• [Record excerpts]
________________________

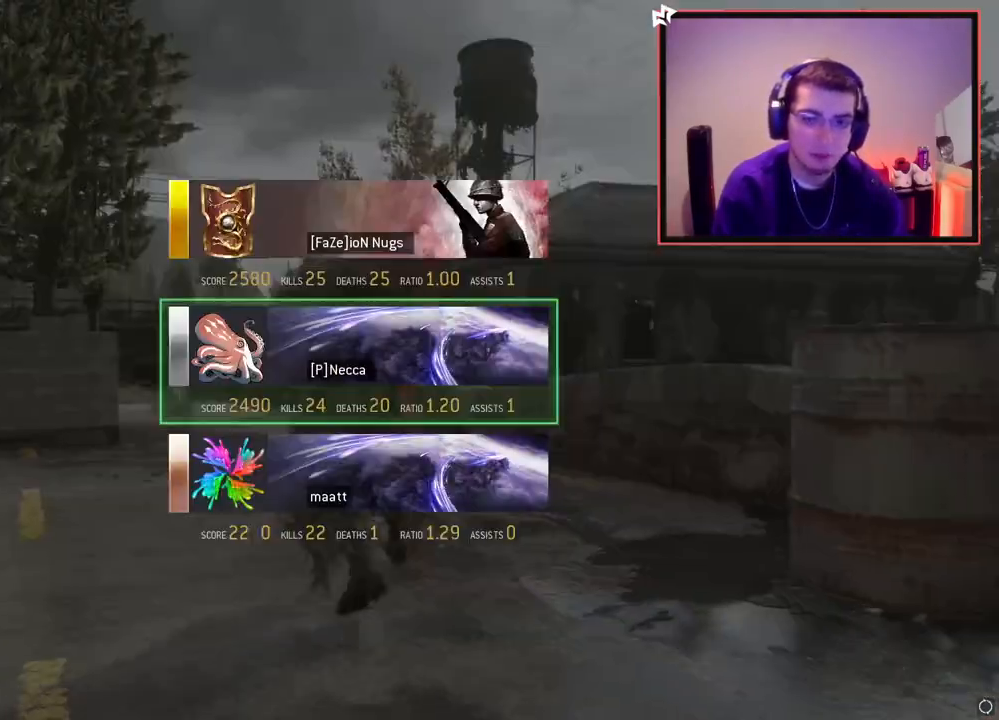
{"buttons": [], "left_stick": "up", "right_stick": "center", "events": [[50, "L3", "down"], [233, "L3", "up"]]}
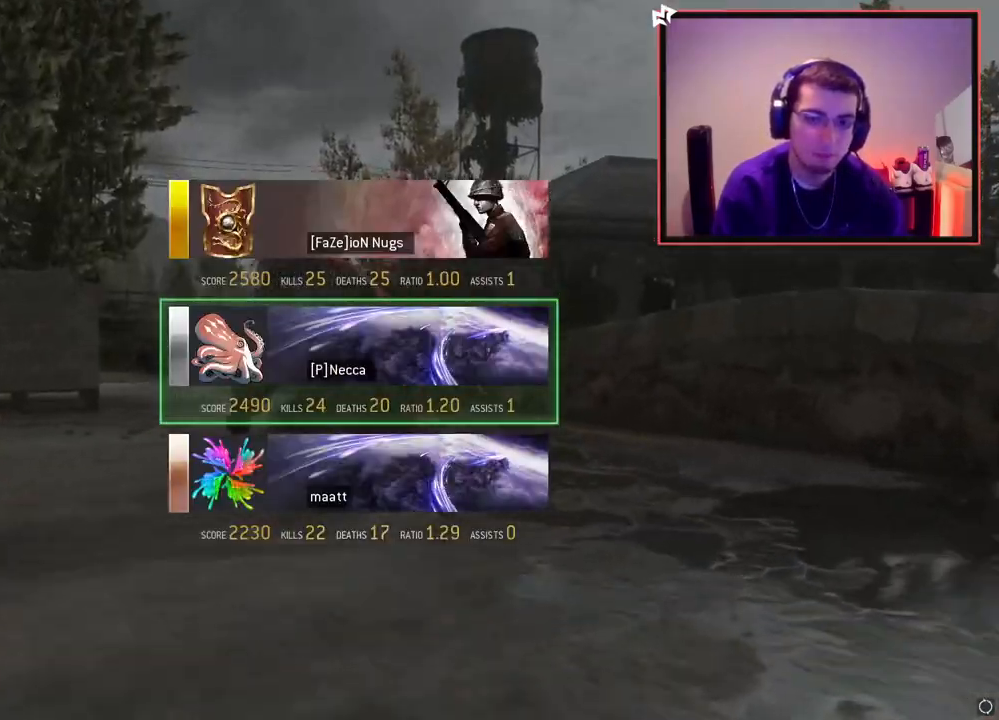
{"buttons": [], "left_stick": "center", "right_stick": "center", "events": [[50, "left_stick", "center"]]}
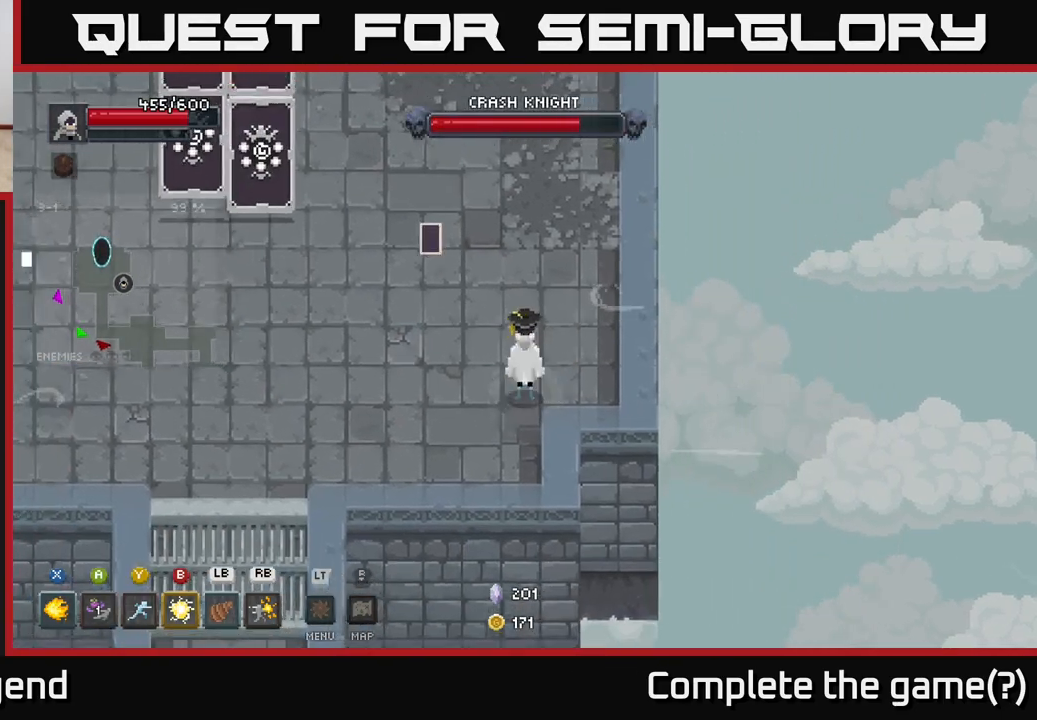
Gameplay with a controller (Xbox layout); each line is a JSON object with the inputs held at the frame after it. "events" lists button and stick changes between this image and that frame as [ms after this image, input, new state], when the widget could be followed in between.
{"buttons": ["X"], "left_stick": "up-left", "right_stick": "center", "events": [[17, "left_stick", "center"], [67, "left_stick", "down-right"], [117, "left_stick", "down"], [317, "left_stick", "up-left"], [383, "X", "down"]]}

________________________

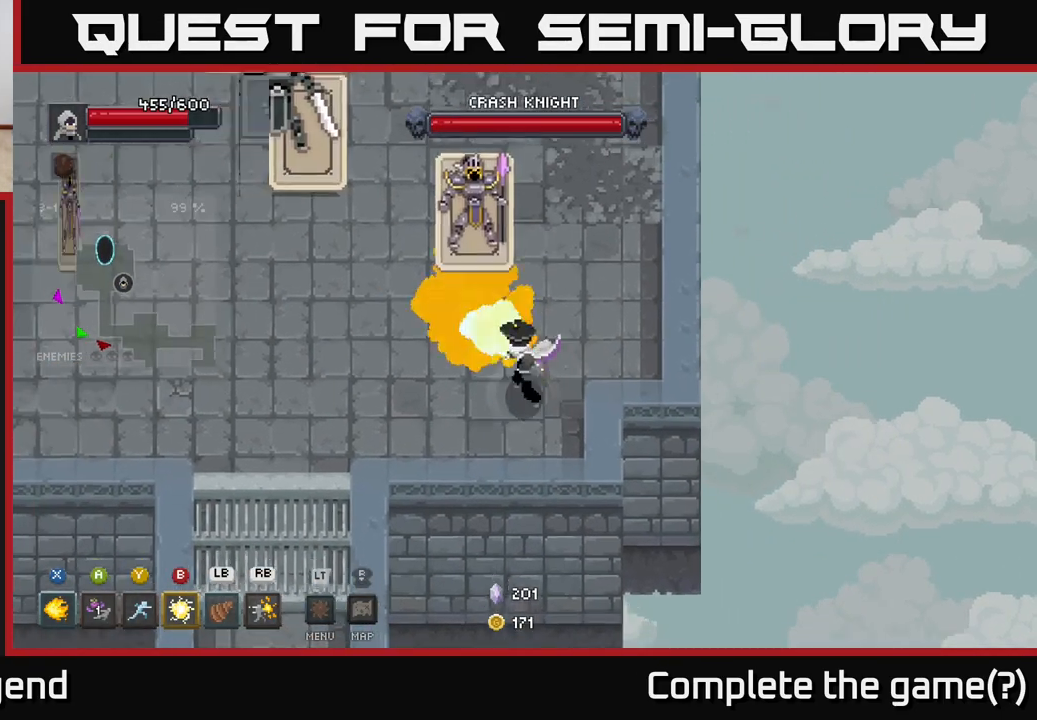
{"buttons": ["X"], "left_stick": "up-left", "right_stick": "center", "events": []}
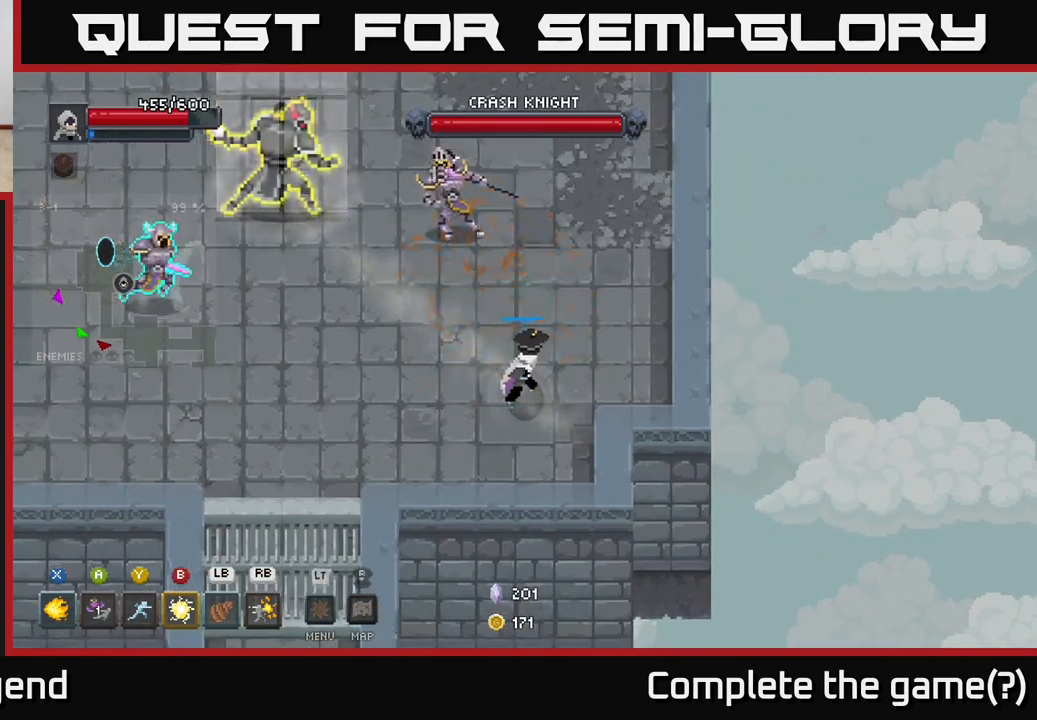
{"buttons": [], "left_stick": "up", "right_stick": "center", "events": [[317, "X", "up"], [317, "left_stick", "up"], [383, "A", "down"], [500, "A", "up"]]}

________________________

Scan the entries above for the string "down" and copy each line containing it.

• [Output of the exercise]
{"buttons": [], "left_stick": "up", "right_stick": "center", "events": [[50, "L3", "down"], [233, "L3", "up"]]}
{"buttons": ["X"], "left_stick": "up-left", "right_stick": "center", "events": [[17, "left_stick", "center"], [67, "left_stick", "down-right"], [117, "left_stick", "down"], [317, "left_stick", "up-left"], [383, "X", "down"]]}
{"buttons": [], "left_stick": "up", "right_stick": "center", "events": [[317, "X", "up"], [317, "left_stick", "up"], [383, "A", "down"], [500, "A", "up"]]}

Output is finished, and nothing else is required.